2. De krachtens deze wet vastgestelde regels kunnen voorts strekken tot:
a. het voorkomen of beperken van door het verkeer veroorzaakte overlast, hinder of schade alsmede de gevolgen voor het milieu, bedoeld in de Wet milieubeheer;
b. het voorkomen of beperken van door het verkeer veroorzaakte aantasting van het karakter of van de functie van objecten of gebieden;
c. de bestrijding van de epidemie van covid-19.
[…]
Artikel 15
1. De plaatsing of verwijdering van de bij algemene maatregel van bestuur aangewezen verkeerstekens, en onderborden voor zover daardoor een gebod of verbod ontstaat of wordt gewijzigd, geschiedt krachtens een verkeersbesluit.
2. Maatregelen op of aan de weg tot wijziging van de inrichting van de weg of tot het aanbrengen of verwijderen van voorzieningen ter regeling van het verkeer geschieden krachtens een verkeersbesluit, indien de maatregelen leiden tot een beperking of uitbreiding van het aantal categorieën weggebruikers dat van een weg of weggedeelte gebruik kan maken.

Besluit administratieve bepalingen inzake het wegverkeer (BABW)

Artikel 21
De motivering van het verkeersbesluit vermeldt in ieder geval welke doelstelling of doelstellingen met het verkeersbesluit worden beoogd.
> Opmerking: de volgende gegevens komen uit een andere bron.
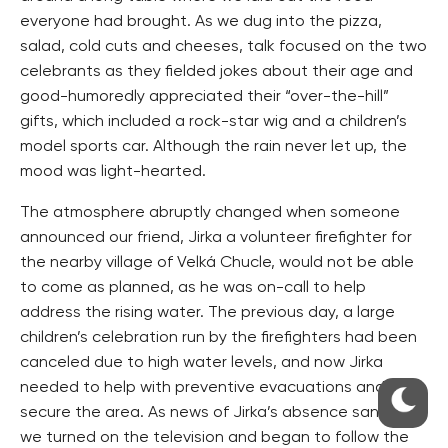
everyone had brought. As we dug into the pizza,
salad, cold cuts and cheeses, talk focused on the two
celebrants as they fielded jokes about their age and
good-humoredly appreciated their “over-the-hill”
gifts, which included a rock-star wig and a children’s
model sports car. Although the rain never let up, the
mood was light-hearted.
The atmosphere abruptly changed when someone
announced our friend, Jirka a volunteer firefighter for
the nearby village of Velká Chucle, would not be able
to come as planned, as he was on-call to help
address the rising water. The previous day, a large
children’s celebration run by the firefighters had been
canceled due to high water levels, and now Jirka
needed to help with preventive evacuations and to
secure the area. As news of Jirka’s absence sank in,
we turned on the television and began to follow the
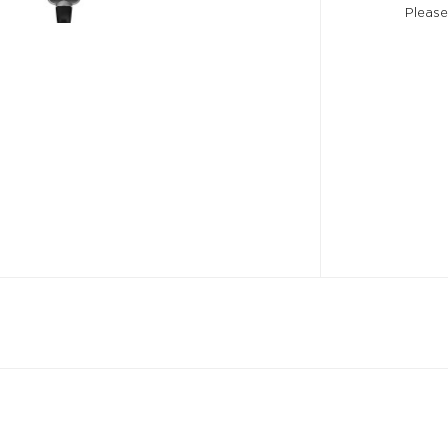
Please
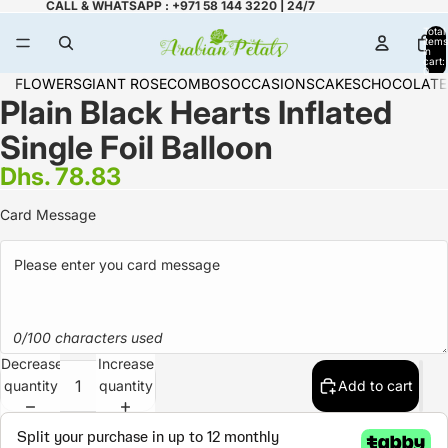
CALL & WHATSAPP : +971 58 144 3220 | 24/7
Total
items
in
cart:
0
FLOWERS
GIANT ROSE
COMBOS
OCCASIONS
CAKES
CHOCOLATE
Plain Black Hearts Inflated
Single Foil Balloon
Dhs. 78.83
Card Message
0/100 characters used
Decrease
Increase
quantity
quantity
Add to cart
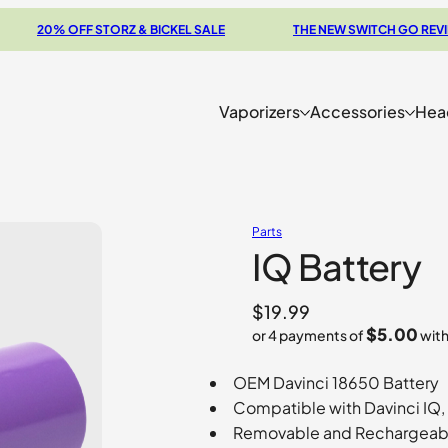
20% OFF STORZ & BICKEL SALE
THE NEW SWITCH GO REVIEW
Vaporizers
Accessories
Hea
Parts
IQ Battery
$
19.99
$5.00
or 4 payments of
wit
OEM Davinci 18650 Battery
Compatible with Davinci IQ,
Removable and Rechargeab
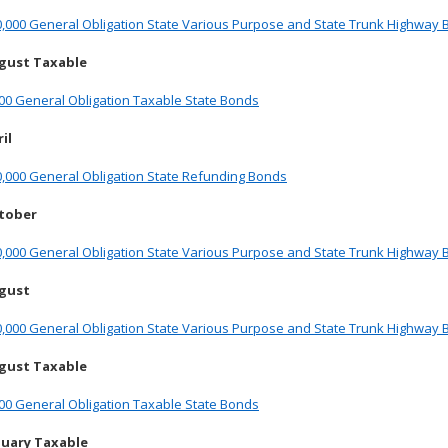
0,000 General Obligation State Various Purpose and State Trunk Highway
gust Taxable
00 General Obligation Taxable State Bonds
il
0,000 General Obligation State Refunding Bonds
ctober
0,000 General Obligation State Various Purpose and State Trunk Highway
ugust
0,000 General Obligation State Various Purpose and State Trunk Highway
gust Taxable
00 General Obligation Taxable State Bonds
nuary Taxable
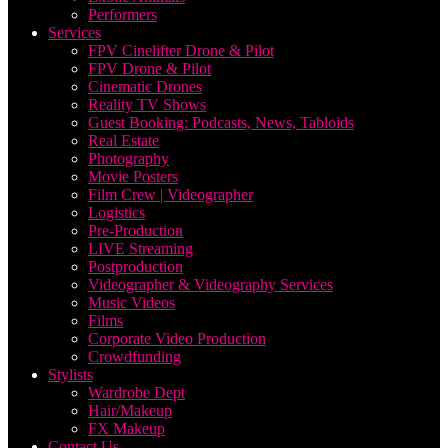
Performers
Services
FPV Cinelifter Drone & Pilot
FPV Drone & Pilot
Cinematic Drones
Reality TV Shows
Guest Booking: Podcasts, News, Tabloids
Real Estate
Photography
Movie Posters
Film Crew | Videographer
Logistics
Pre-Production
LIVE Streaming
Postproduction
Videographer & Videography Services
Music Videos
Films
Corporate Video Production
Crowdfunding
Stylists
Wardrobe Dept
Hair/Makeup
FX Makeup
Contact Us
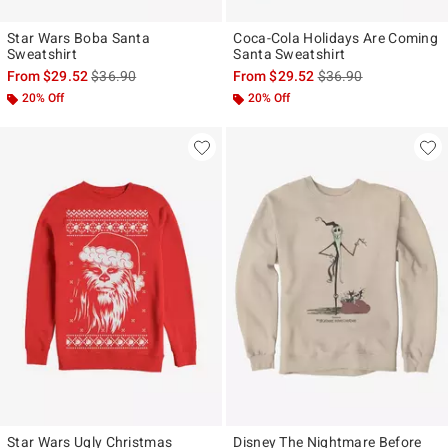
Star Wars Boba Santa
Coca-Cola Holidays Are Coming
Sweatshirt
Santa Sweatshirt
is sales price, the original price is
is sales price, the ori
From
$29.52
$36.90
From
$29.52
$36.90
20% Off
20% Off
Star Wars Ugly Christmas
Disney The Nightmare Before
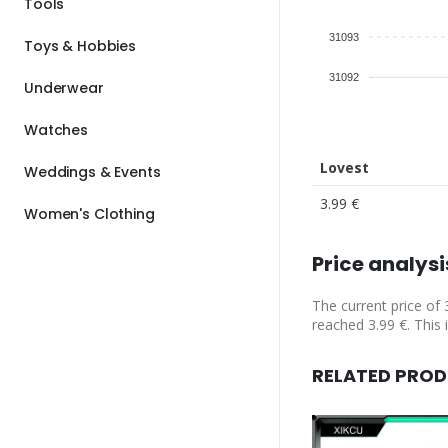
Tools
31093
Toys & Hobbies
31092
Underwear
Watches
Lovest
Weddings & Events
3.99 €
Women's Clothing
Price analysi
The current price of 
reached 3.99 €. This 
RELATED PRO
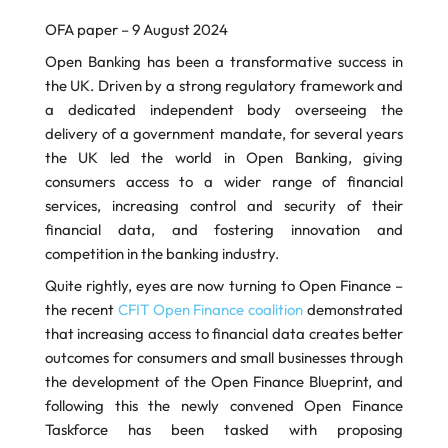
OFA paper – 9 August 2024
Open Banking has been a transformative success in
the UK. Driven by a strong regulatory framework and
a dedicated independent body overseeing the
delivery of a government mandate, for several years
the UK led the world in Open Banking, giving
consumers access to a wider range of financial
services, increasing control and security of their
financial data, and fostering innovation and
competition in the banking industry.
Quite rightly, eyes are now turning to Open Finance –
the recent
CFIT Open Finance coalition
demonstrated
that increasing access to financial data creates better
outcomes for consumers and small businesses through
the development of the Open Finance Blueprint, and
following this the newly convened Open Finance
Taskforce has been tasked with proposing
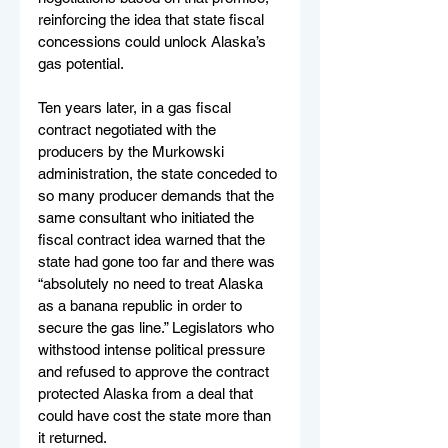
reinforcing the idea that state fiscal 
concessions could unlock Alaska’s 
gas potential.
Ten years later, in a gas fiscal 
contract negotiated with the 
producers by the Murkowski 
administration, the state conceded to 
so many producer demands that the 
same consultant who initiated the 
fiscal contract idea warned that the 
state had gone too far and there was 
“absolutely no need to treat Alaska 
as a banana republic in order to 
secure the gas line.” Legislators who 
withstood intense political pressure 
and refused to approve the contract 
protected Alaska from a deal that 
could have cost the state more than 
it returned.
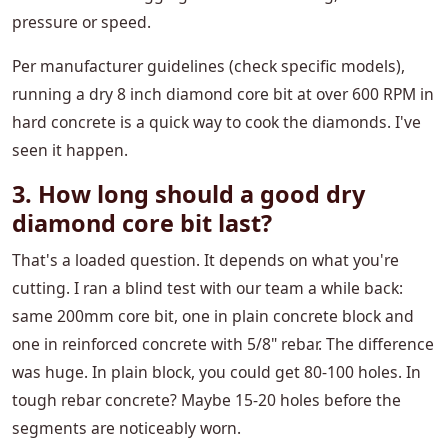
pressure or speed.
Per manufacturer guidelines (check specific models),
running a dry 8 inch diamond core bit at over 600 RPM in
hard concrete is a quick way to cook the diamonds. I've
seen it happen.
3. How long should a good dry
diamond core bit last?
That's a loaded question. It depends on what you're
cutting. I ran a blind test with our team a while back:
same 200mm core bit, one in plain concrete block and
one in reinforced concrete with 5/8" rebar. The difference
was huge. In plain block, you could get 80-100 holes. In
tough rebar concrete? Maybe 15-20 holes before the
segments are noticeably worn.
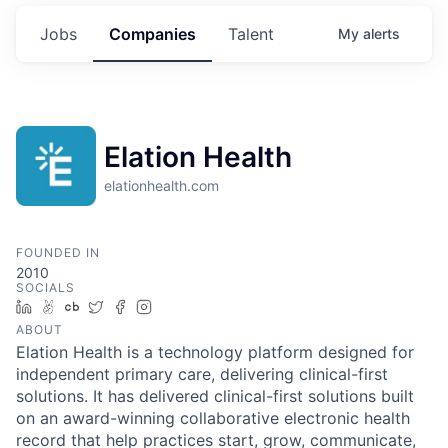
Jobs
Companies
Talent
My
alerts
Elation Health
elationhealth.com
FOUNDED IN
2010
SOCIALS
LinkedIn
AngelList
Crunchbase
Twitter
Facebook
Instagram
ABOUT
Elation Health is a technology platform designed for
independent primary care, delivering clinical-first
solutions. It has delivered clinical-first solutions built
on an award-winning collaborative electronic health
record that help practices start, grow, communicate,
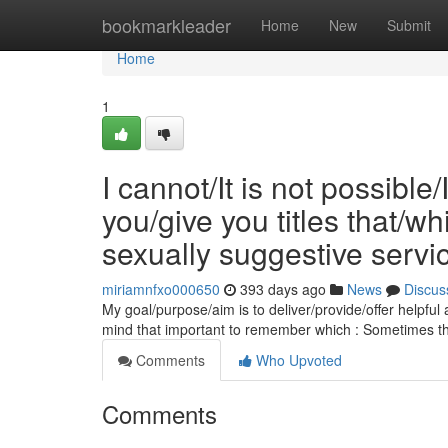
Home
bookmarkleader
Home
New
Submit
Home
1
I cannot/It is not possible
you/give you titles that/
sexually suggestive servi
miriamnfxo000650
393 days ago
News
Discus
My goal/purpose/aim is to deliver/provide/offer helpful
mind that important to remember which : Sometimes th
Comments
Who Upvoted
Comments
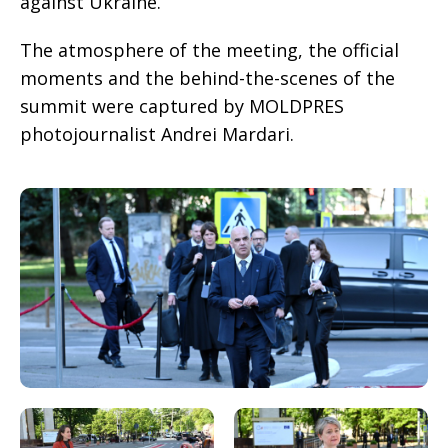
against Ukraine.
The atmosphere of the meeting, the official
moments and the behind-the-scenes of the
summit were captured by MOLDPRES
photojournalist Andrei Mardari.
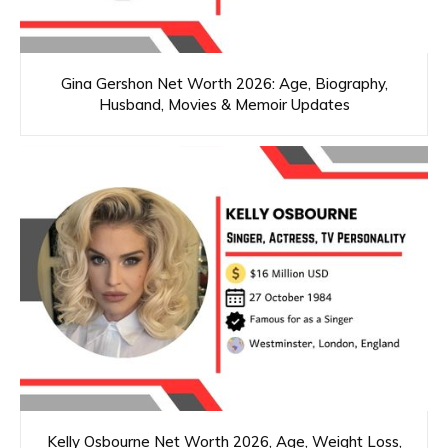
Gina Gershon Net Worth 2026: Age, Biography,
Husband, Movies & Memoir Updates
Kelly Osbourne Net Worth 2026, Age, Weight Loss,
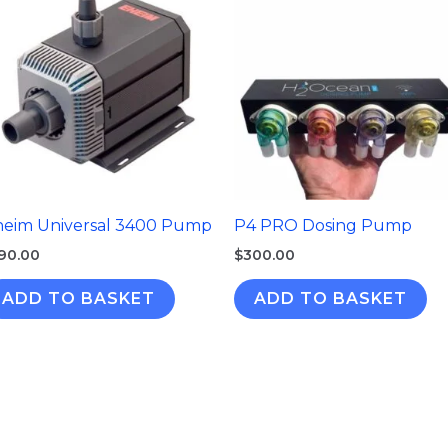
heim Universal 3400 Pump
P4 PRO Dosing Pump
90.00
$
300.00
ADD TO BASKET
ADD TO BASKET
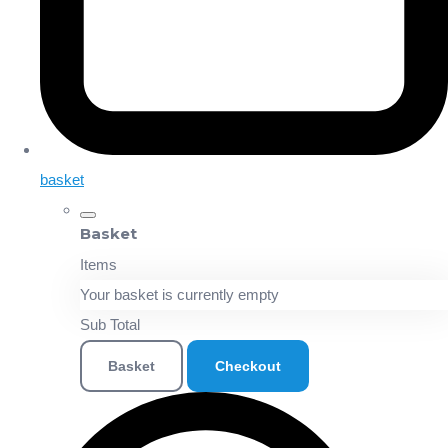
basket
Basket
Items
Your basket is currently empty
Sub Total
Basket
Checkout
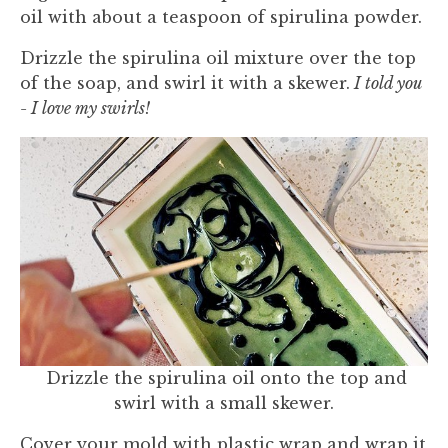
oil with about a teaspoon of spirulina powder.
Drizzle the spirulina oil mixture over the top
of the soap, and swirl it with a skewer.
I told you
- I love my swirls!
Drizzle the spirulina oil onto the top and
swirl with a small skewer.
Cover your mold with plastic wrap and wrap it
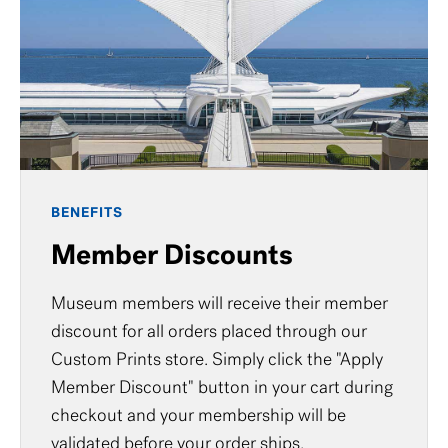
BENEFITS
Member Discounts
Museum members will receive their member
discount for all orders placed through our
Custom Prints store. Simply click the "Apply
Member Discount" button in your cart during
checkout and your membership will be
validated before your order ships.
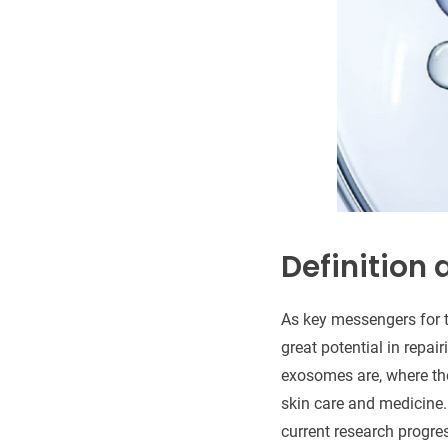
Definition
As key messengers for t
great potential in repai
exosomes are, where the
skin care and medicine.
current research progre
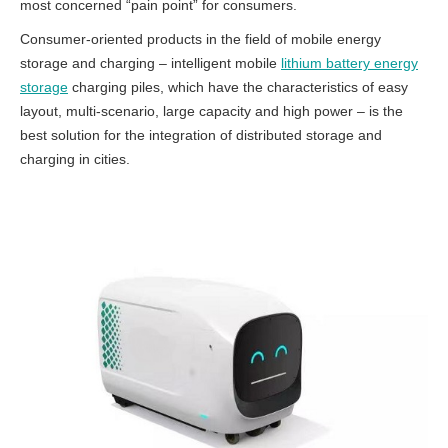
most concerned “pain point” for consumers.
Consumer-oriented products in the field of mobile energy
storage and charging – intelligent mobile
lithium battery energy
storage
charging piles, which have the characteristics of easy
layout, multi-scenario, large capacity and high power – is the
best solution for the integration of distributed storage and
charging in cities.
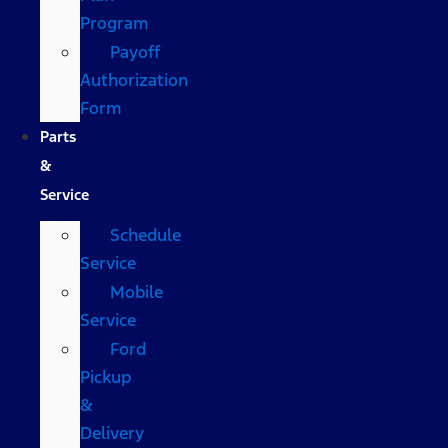
Program
Payoff
Authorization
Form
Parts
&
Service
Schedule
Service
Mobile
Service
Ford
Pickup
&
Delivery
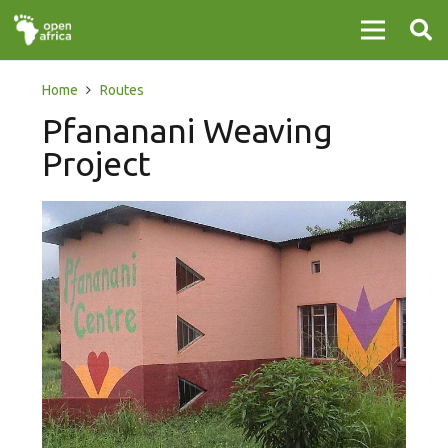
Home
Routes
Pfananani Weaving
Project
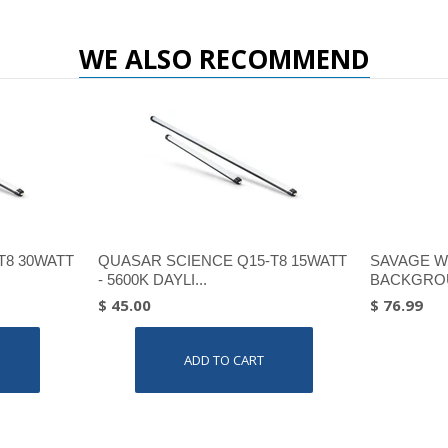
WE ALSO RECOMMEND
T8 30WATT
QUASAR SCIENCE Q15-T8 15WATT
SAVAGE W
- 5600K DAYLI...
BACKGROU
$ 45.00
$ 76.99
ADD TO CART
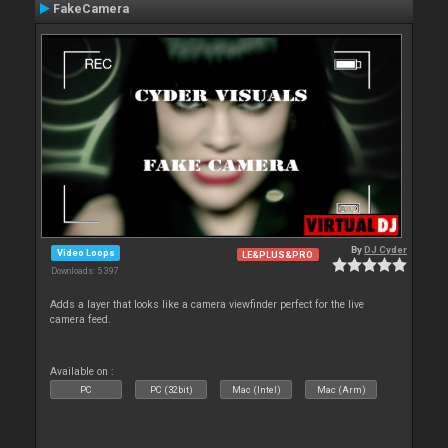
FakeCamera
By
DJ Cyder
Video Loops
LE&PLUS&PRO
Downloads: 5 397
Adds a layer that looks like a camera viewfinder perfect for the live
camera feed.
Available on :
PC
PC (32bit)
Mac (Intel)
Mac (Arm)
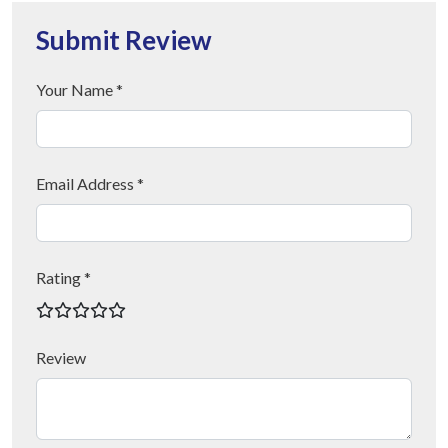
Submit Review
Your Name *
Email Address *
Rating *
Review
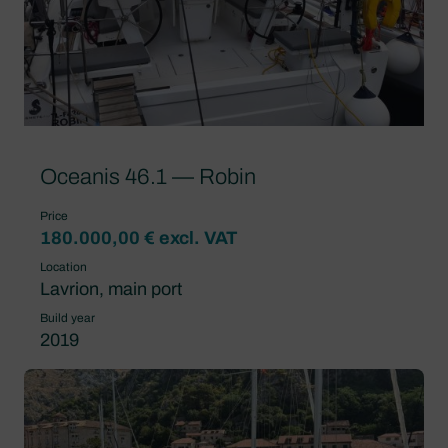
Oceanis 46.1 — Robin
Price
180.000,00 € excl. VAT
Location
Lavrion, main port
Build year
2019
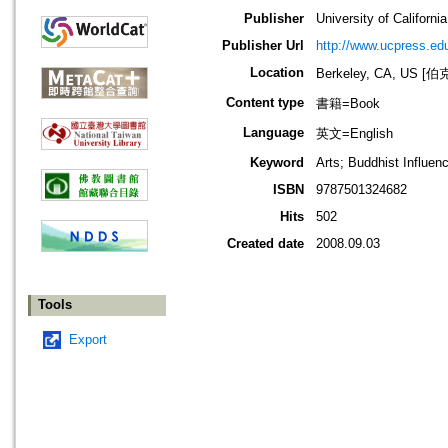
Publisher
University of Californi
Publisher Url
http://www.ucpress.ed
Location
Berkeley, CA, US
Content type
書籍=Book
Language
英文=English
Keyword
Arts; Buddhist Influenc
ISBN
9787501324682
Hits
502
Created date
2008.09.03
Tools
Export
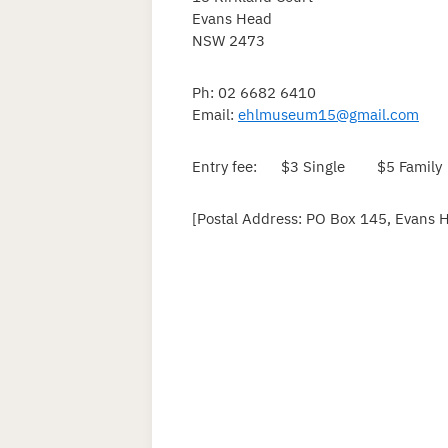
Evans Head
NSW 2473
Ph: 02 6682 6410
Email:
ehlmuseum15@gmail.com
Entry fee: $3 Single $5 Family
[Postal Address: PO Box 145, Evans 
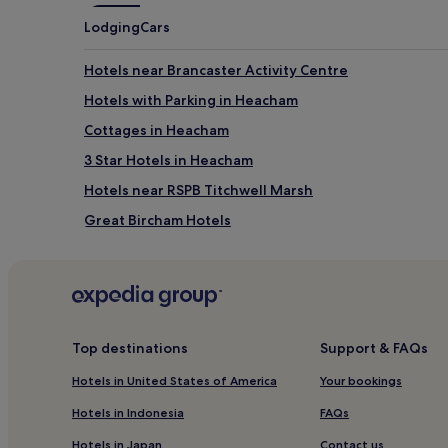
Lodging
Cars
Hotels near Brancaster Activity Centre
Hotels with Parking in Heacham
Cottages in Heacham
3 Star Hotels in Heacham
Hotels near RSPB Titchwell Marsh
Great Bircham Hotels
Stanhoe Hotels
Hotels near Snettisham Park
Hotels near Sandringham House
Hotels with Parking near Brancaster Beach
Top destinations
Support & FAQs
Pet-Friendly Hotels near Brancaster Beach
Hotels in United States of America
Your bookings
Cheap Hotels near Brancaster Beach
Hotels in Indonesia
FAQs
3 Star Hotels in Brancaster Beach
Hotels in Japan
Contact us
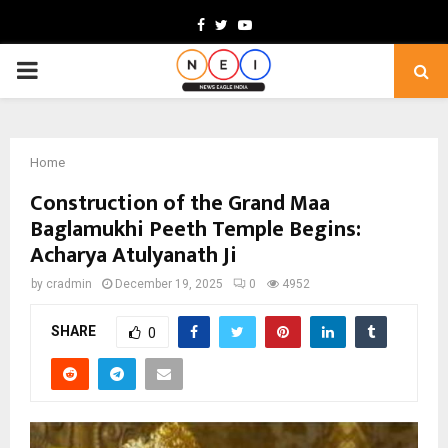
Facebook
Twitter
Youtube
PRIMARY
MENU
Home
Construction of the Grand Maa
Baglamukhi Peeth Temple Begins:
Acharya Atulyanath Ji
by
cradmin
December 19, 2025
0
4952
SHARE
0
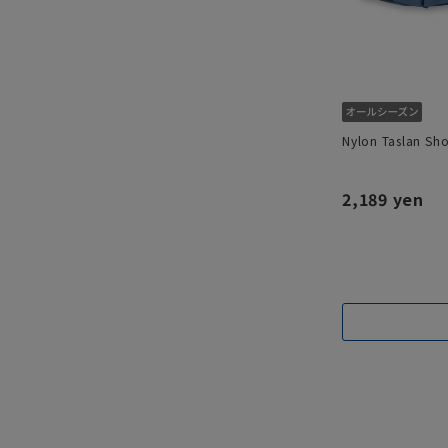
Nylon Taslan Sho
2,189 yen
Daarbij wordt aangegeven welke van de in artikel 2, eerste en tweede lid, van de wet genoemde belangen ten grondslag liggen aan het verkeersbesluit. Indien tevens andere van de in artikel 2, eerste en tweede lid, van de wet genoemde belangen in het geding zijn, wordt voorts aangegeven op welke wijze de belangen tegen elkaar zijn afgewogen.